Daniel de Paula
Daniel de Paula

Reputation: 17872

Performance: Group by a subset of previous grouping columns

I have a DataFrame with two categorical columns, similar to the following example:

+----+-------+-------+
| ID | Cat A | Cat B |
+----+-------+-------+
|  1 |   A   |   B   |
|  2 |   B   |   C   |
|  5 |   A   |   B   |
|  7 |   B   |   C   |
|  8 |   A   |   C   |
+----+-------+-------+

I have some processing to do that needs two steps: The first one needs the data to be grouped by both categorical columns. In the example, it would generate the following DataFrame:

+-------+-------+-----+
| Cat A | Cat B | Cnt |
+-------+-------+-----+
|   A   |   B   |  2  |
|   B   |   C   |  2  |
|   A   |   C   |  1  |
+-------+-------+-----+

Then, the next step consists on grouping only by CatA, to calculate a new aggregation, for example:

+-----+-----+
| Cat | Cnt |
+-----+-----+
|  A  |  3  |
|  B  |  2  |
+-----+-----+

Now come the questions:

  1. In my solution, I create the intermediate dataframe by doing

    val df2 = df.groupBy("catA", "catB").agg(...)
    

    and then I aggregate this df2 to get the last one:

    val df3 = df2.groupBy("catA").agg(...)
    

    I assume it is more efficient than aggregating the first DF again. Is it a good assumption? Or it makes no difference?

  2. Are there any suggestions of a more efficient way to achieve the same results?

Upvotes: 0

Views: 450

Answers (1)

zero323
zero323

Reputation: 330453

Generally speaking it looks like a good approach and should be more efficient than aggregating data twice. Since shuffle files are implicitly cached at least part of the work should be performed only once. So when you call an action on df2 and subsequently on df3 you should see that stages corresponding to df2 have been skipped. Also partial structure enforced by the first shuffle may reduce memory requirements for the aggregation buffer during the second agg.
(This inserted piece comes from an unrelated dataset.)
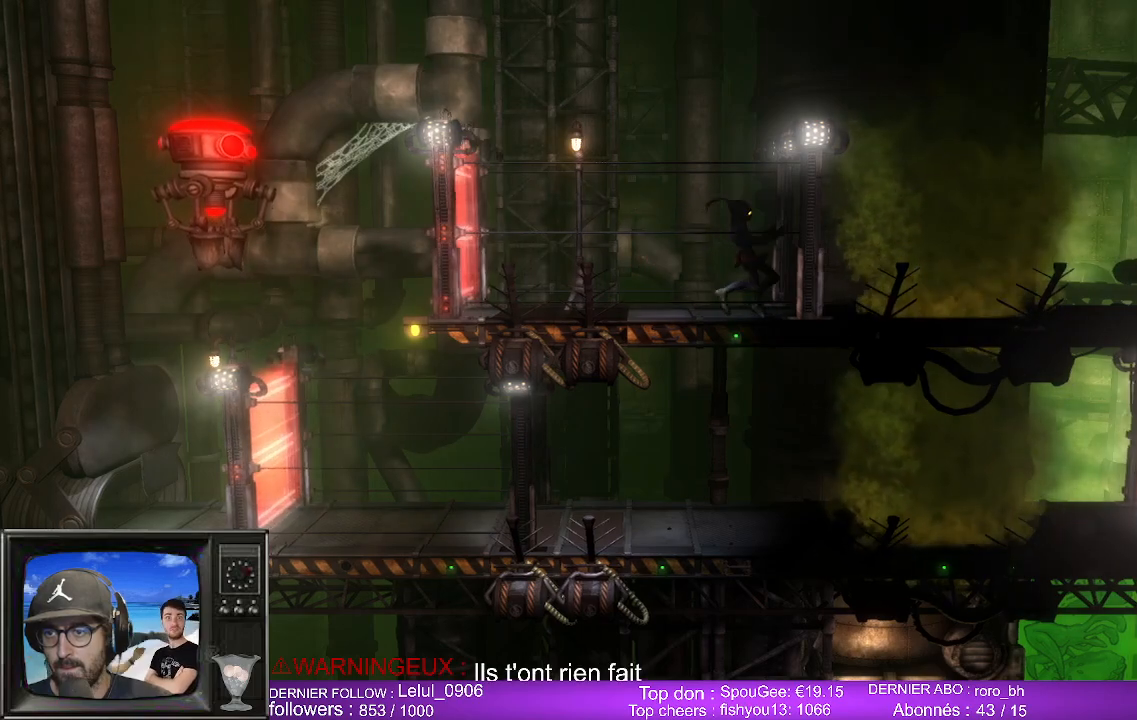
{"buttons": ["L1"], "left_stick": "right", "right_stick": "center", "events": []}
Unfortunately DataFrame aggregations, unlike RDD aggregations, cannot use custom partitioner. It means that you cannot compute both data frames using a single shuffle based on a value of catA. It means that second aggregation will require separate exchange hash partitioning. I doubt it justifies switching to RDDs.

Upvotes: 3

Related Questions